Surprise, surprise: it’s the physics diet, stupid.

The NY Times reported that the results of an extensive study comparing diets found that it was calorie reduction, independent of the means by which calories were reduced, that caused weight loss [1]. Surprise, surprise. As cranky Maryland physicist Bob Park has put it many times before [2],

Eighty-five percent of Americans list weight loss as their top goal, but studies find we are going the other way. So Secretary of Agriculture Dan Glickman invited authors of the most popular diet plans to Washington to debate nutrition. At one extreme there was Dr. Dean Ornish pushing his high-carbohydrate diet, and at the other Dr. Atkins, the current number one best-selling author, urging people to eat the hamburger patty and the cheese and throw away the bun. Atkins, who didn’t look exactly svelte, took a postprandial nap during the proceedings. Since all of these best-selling authors have become millionaires, WN decided to offer the “physics plan”: burn more calories than you consume.

Physics has always offered a simple recipe for weight loss: if energy input is less than energy output, the body will plunder its energy reserves (fat) to make up the difference until eventually equilibrium is achieved. Physics doesn’t care how you achieve that, it doesn’t care what a best-selling medical guru (or snake-oil salesman) is pitching, and it doesn’t care whether you eat less carbs and more protein. Just cut a fixed number of calories from your diet.

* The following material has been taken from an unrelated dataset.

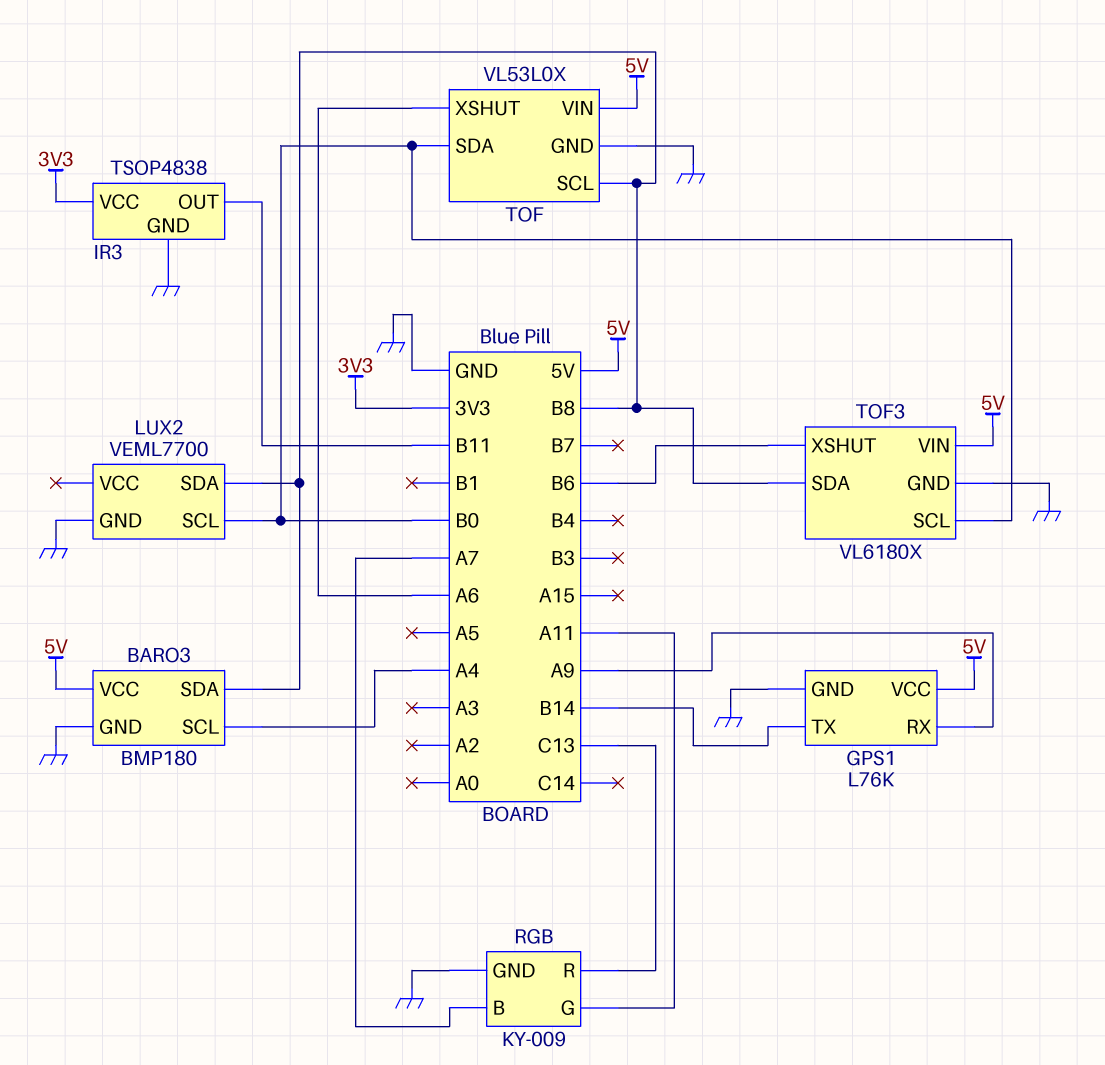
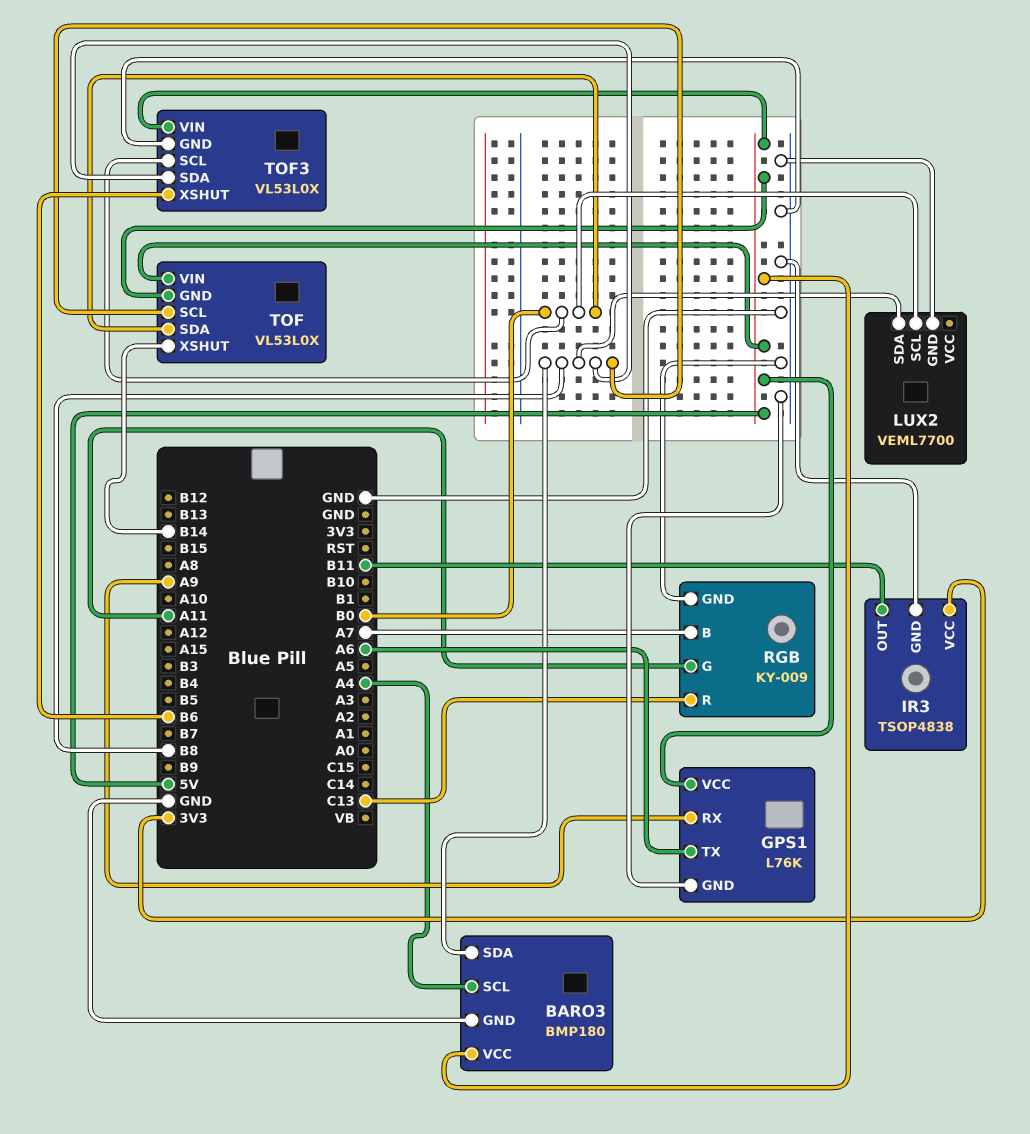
GPS1 pin TX: B14 -> A6
TOF pin GND: GND -> 5V
TOF pin XSHUT: A6 -> B14
TOF3: VL6180X -> VL53L0X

In fact, if you cut 500 calories from your typical daily diet and set that as your new typical intake, you’d lose 1 pound per week until equilibrium is achieved [3].

Energy is energy. Whether it’s in a quark, in a photon, in a candy bar, or in a cracker, energy is stored and transformed from one form to another. The secret to losing more of your own stored energy is to simply stop providing a steady supply of new energy to maintain the store.

Nice to see somebody finally taking a shot at separating fact from fad.